Prove that $\frac{x^3 - x + 10}{x^2-9}$ is surjective

Question

I'm looking for an elegant way to prove that this function is surjective. One way to solve this would be to set $\frac{x^3-x+10}{x^2-9} = y$ and solve for $x$ in terms of $y$ but this would require using the cubic formula to solve. Is there any other nice way?

Answer 1

On the interval $(-3,3),$ the function $f(x)=\frac{x^3 - x + 10}{x^2-9}$ is continuous, and $x^2-9<0$.

As $x$ approaches $-3$ from above, the numerator approaches $-14$ and the denominator approaches $0$ from below, so the function approaches $\infty$.
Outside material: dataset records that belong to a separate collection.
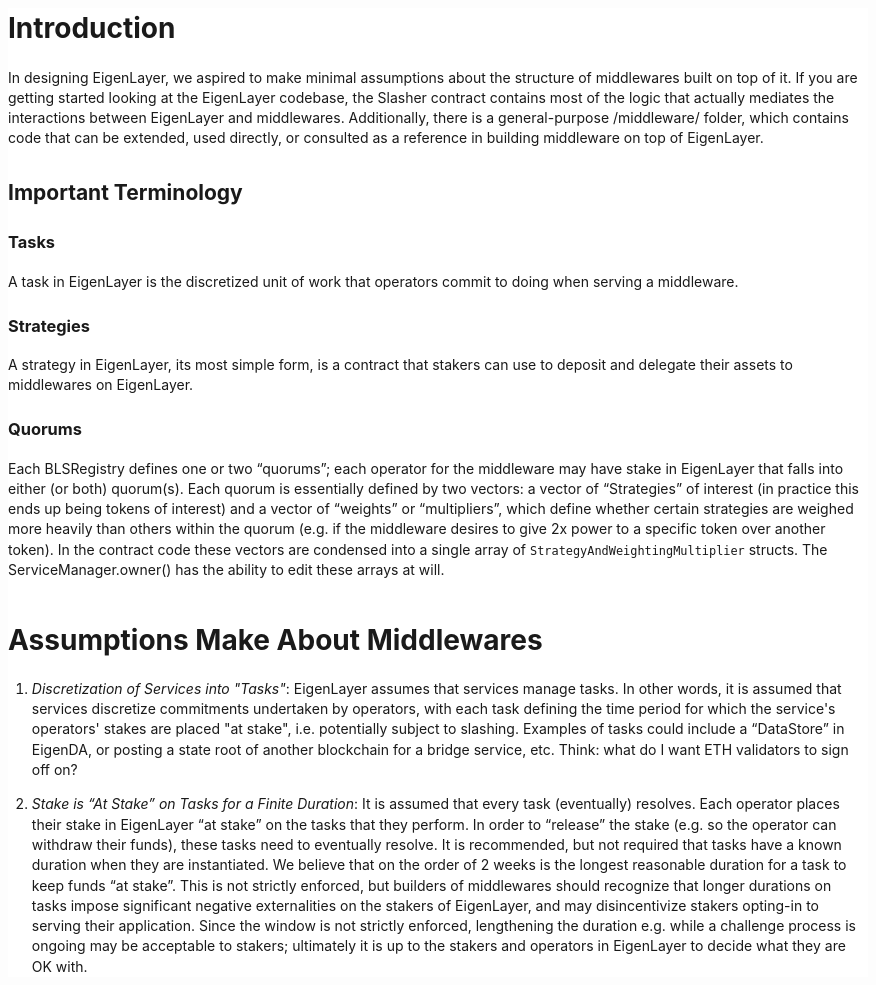 # Introduction
In designing EigenLayer, we aspired to make minimal assumptions about the structure of middlewares built on top of it. If you are getting started looking at the EigenLayer codebase, the Slasher contract contains most of the logic that actually mediates the interactions between EigenLayer and middlewares. Additionally, there is a general-purpose /middleware/ folder, which contains code that can be extended, used directly, or consulted as a reference in building middleware on top of EigenLayer.

## Important Terminology
### Tasks
A task in EigenLayer is the discretized unit of work that operators commit to doing when serving a middleware.  
### Strategies
A strategy in EigenLayer, its most simple form, is a contract that stakers can use to deposit and delegate their assets to middlewares on EigenLayer. 
### Quorums
Each BLSRegistry defines one or two “quorums”; each operator for the middleware may have stake in EigenLayer that falls into either (or both) quorum(s). Each quorum is essentially defined by two vectors: a vector of “Strategies” of interest (in practice this ends up being tokens of interest) and a vector of “weights” or “multipliers”, which define whether certain strategies are weighed more heavily than others within the quorum (e.g. if the middleware desires to give 2x power to a specific token over another token). In the contract code these vectors are condensed into a single array of `StrategyAndWeightingMultiplier` structs. The ServiceManager.owner() has the ability to edit these arrays at will.





# Assumptions Make About Middlewares
1. *Discretization of Services into "Tasks"*: EigenLayer assumes that services manage tasks. In other words, it is assumed that services discretize commitments undertaken by operators, with each task defining the time period for which the service's operators' stakes are placed "at stake", i.e. potentially subject to slashing. Examples of tasks could include a “DataStore” in EigenDA, or posting a state root of another blockchain for a bridge service, etc. Think: what do I want ETH validators to sign off on?

2. *Stake is “At Stake” on Tasks for a Finite Duration*: It is assumed that every task (eventually) resolves. Each operator places their stake in EigenLayer “at stake” on the tasks that they perform. In order to “release” the stake (e.g. so the operator can withdraw their funds), these tasks need to eventually resolve. It is recommended, but not required that tasks have a known duration when they are instantiated.
We believe that on the order of 2 weeks is the longest reasonable duration for a task to keep funds “at stake”. This is not strictly enforced, but builders of middlewares should recognize that longer durations on tasks impose significant negative externalities on the stakers of EigenLayer, and may disincentivize stakers opting-in to serving their application. Since the window is not strictly enforced, lengthening the duration e.g. while a challenge process is ongoing may be acceptable to stakers; ultimately it is up to the stakers and operators in EigenLayer to decide what they are OK with.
As $x$ approaches $3$ from below, the numerator approaches $34$ and the denominator approaches $0$ from below, so the function approaches $-\infty$.

Now use the intermediate value theorem.

Answer 2

Every polynomial of degree $3$ has always a root in reals. Now take the polynomial $x^3-x+10-y(x^2-9)$ with $y$ as a parameter and deduce that there is at least one such $x$ .

Answer 3

To reduce from cubic polynomial solving to quadratic polynomial divide and simplify the function like below$$y=\frac{x^3 - x + 10}{x^2-9}=\frac{x^3 - 9x +8x+ 10}{x^2-9}=\\y=x+\frac{8x+ 10}{x^2-9}$$ now restrict $-3<x<3$ at this interval function is continuous, so you need to show $\frac{8x+ 10}{x^2-9}$ is surjective.in other hand you must show $-\infty<\frac{8x+ 10}{x^2-9}<\infty,-3<x<3$. hope it helps you.

Answer 4

One can also approach the problem by way of Descartes' Rule of Signs.

render $\frac{x^3-x+10}{x^2-9} = y$ as $x^3-x^2y-x+(10+9y)=0$ for $|x|\ne 3$ and let

\begin{eqnarray} f(x)&=&x^3-x^2y-x+(10+9y)\\ f(-x)&=&-x^3-x^2y+x+(10+9y) \end{eqnarray}

Then for $y$ in the interval $\left(\infty, -\frac{10}{9}\right)$ Descartes' signs for $f(x)$ are $+\,+\,-\,-$, so there is one positive $x$ which maps to $y$.

Clearly, $x=0$ maps to $y=-\frac{10}{9}$.

In the interval $\left(-\frac{10}{9},0\right)$ Descartes' signs for $f(-x)$ are $-\,+\,+\,+$ so there is one negative $x$ which maps to $y$.

For $y=0$ a root of $x^3-x+10$ maps to $y$.

For $y$ in the interval $(0,\infty)$ Descartes' signs for $f(-x)$ are $-\,-\,+\,+$ so one negative value of $x$ maps to $y$.

Thus for each value of $y$ in $(-\infty,\infty)$ there is an $x$ which maps to $y$.